→ Work instructions
When you return the data, keep every word exact and include none of the images.

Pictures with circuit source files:
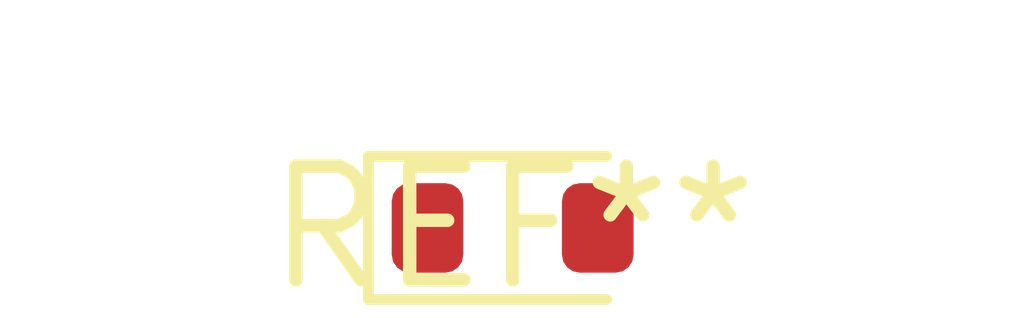
<source format=kicad_pcb>
(kicad_pcb (version 20240108) (generator pcbnew)

  (general
    (thickness 1.6)
  )

  (paper "A4")
  (layers
    (0 "F.Cu" signal)
    (31 "B.Cu" signal)
    (32 "B.Adhes" user "B.Adhesive")
    (33 "F.Adhes" user "F.Adhesive")
    (34 "B.Paste" user)
    (35 "F.Paste" user)
    (36 "B.SilkS" user "B.Silkscreen")
    (37 "F.SilkS" user "F.Silkscreen")
    (38 "B.Mask" user)
    (39 "F.Mask" user)
    (40 "Dwgs.User" user "User.Drawings")
    (41 "Cmts.User" user "User.Comments")
    (42 "Eco1.User" user "User.Eco1")
    (43 "Eco2.User" user "User.Eco2")
    (44 "Edge.Cuts" user)
    (45 "Margin" user)
    (46 "B.CrtYd" user "B.Courtyard")
    (47 "F.CrtYd" user "F.Courtyard")
    (48 "B.Fab" user)
    (49 "F.Fab" user)
    (50 "User.1" user)
    (51 "User.2" user)
    (52 "User.3" user)
    (53 "User.4" user)
    (54 "User.5" user)
    (55 "User.6" user)
    (56 "User.7" user)
    (57 "User.8" user)
    (58 "User.9" user)
  )

  (setup
    (pad_to_mask_clearance 0)
    (pcbplotparams
      (layerselection 0x00010fc_ffffffff)
      (plot_on_all_layers_selection 0x0000000_00000000)
      (disableapertmacros false)
      (usegerberextensions false)
      (usegerberattributes false)
      (usegerberadvancedattributes false)
      (creategerberjobfile false)
      (dashed_line_dash_ratio 12.000000)
      (dashed_line_gap_ratio 3.000000)
      (svgprecision 4)
      (plotframeref false)
      (viasonmask false)
      (mode 1)
      (useauxorigin false)
      (hpglpennumber 1)
      (hpglpenspeed 20)
      (hpglpendiameter 15.000000)
      (dxfpolygonmode false)
      (dxfimperialunits false)
      (dxfusepcbnewfont false)
      (psnegative false)
      (psa4output false)
      (plotreference false)
      (plotvalue false)
      (plotinvisibletext false)
      (sketchpadsonfab false)
      (subtractmaskfromsilk false)
      (outputformat 1)
      (mirror false)
      (drillshape 1)
      (scaleselection 1)
      (outputdirectory "")
    )
  )

  (net 0 "")

  (footprint "D_SOD-110" (layer "F.Cu") (at 0 0))

)

</source>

→ Solution to this problem
<source format=kicad_pcb>
(kicad_pcb (version 20240108) (generator pcbnew)

  (general
    (thickness 1.6)
  )

  (paper "A4")
  (layers
    (0 "F.Cu" signal)
    (31 "B.Cu" signal)
    (32 "B.Adhes" user "B.Adhesive")
    (33 "F.Adhes" user "F.Adhesive")
    (34 "B.Paste" user)
    (35 "F.Paste" user)
    (36 "B.SilkS" user "B.Silkscreen")
    (37 "F.SilkS" user "F.Silkscreen")
    (38 "B.Mask" user)
    (39 "F.Mask" user)
    (40 "Dwgs.User" user "User.Drawings")
    (41 "Cmts.User" user "User.Comments")
    (42 "Eco1.User" user "User.Eco1")
    (43 "Eco2.User" user "User.Eco2")
    (44 "Edge.Cuts" user)
    (45 "Margin" user)
    (46 "B.CrtYd" user "B.Courtyard")
    (47 "F.CrtYd" user "F.Courtyard")
    (48 "B.Fab" user)
    (49 "F.Fab" user)
    (50 "User.1" user)
    (51 "User.2" user)
    (52 "User.3" user)
    (53 "User.4" user)
    (54 "User.5" user)
    (55 "User.6" user)
    (56 "User.7" user)
    (57 "User.8" user)
    (58 "User.9" user)
  )

  (setup
    (pad_to_mask_clearance 0)
    (pcbplotparams
      (layerselection 0x00010fc_ffffffff)
      (plot_on_all_layers_selection 0x0000000_00000000)
      (disableapertmacros false)
      (usegerberextensions false)
      (usegerberattributes false)
      (usegerberadvancedattributes false)
      (creategerberjobfile false)
      (dashed_line_dash_ratio 12.000000)
      (dashed_line_gap_ratio 3.000000)
      (svgprecision 4)
      (plotframeref false)
      (viasonmask false)
      (mode 1)
      (useauxorigin false)
      (hpglpennumber 1)
      (hpglpenspeed 20)
      (hpglpendiameter 15.000000)
      (dxfpolygonmode false)
      (dxfimperialunits false)
      (dxfusepcbnewfont false)
      (psnegative false)
      (psa4output false)
      (plotreference false)
      (plotvalue false)
      (plotinvisibletext false)
      (sketchpadsonfab false)
      (subtractmaskfromsilk false)
      (outputformat 1)
      (mirror false)
      (drillshape 1)
      (scaleselection 1)
      (outputdirectory "")
    )
  )

  (net 0 "")

  (footprint "D_SOD-110" (layer "F.Cu") (at 0 0))

)

</source>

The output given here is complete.